## What the task requires
Everything in the data except the pictures belongs in your answer, copied exactly.

----

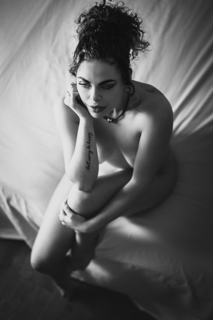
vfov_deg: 23.9
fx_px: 755
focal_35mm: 85
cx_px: 106
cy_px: 160
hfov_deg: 16.1
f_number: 1.8
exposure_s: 1/100
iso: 640
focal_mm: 85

----

## Answer box
vfov_deg: 23.9
fx_px: 755
focal_35mm: 85
cx_px: 106
cy_px: 160
hfov_deg: 16.1
f_number: 1.8
exposure_s: 1/100
iso: 640
focal_mm: 85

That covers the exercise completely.